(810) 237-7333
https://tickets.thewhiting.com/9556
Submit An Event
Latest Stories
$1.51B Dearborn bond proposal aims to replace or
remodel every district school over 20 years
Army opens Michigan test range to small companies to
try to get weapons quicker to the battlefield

...

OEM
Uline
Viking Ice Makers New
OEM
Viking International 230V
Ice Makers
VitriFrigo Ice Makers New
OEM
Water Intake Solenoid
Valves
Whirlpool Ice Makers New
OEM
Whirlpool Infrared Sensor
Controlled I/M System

**WHAT YOU NEED TO DO**
Only a number is wanted here: the count of lines above that hold the word "Whirlpool".

**SOLUTION**
2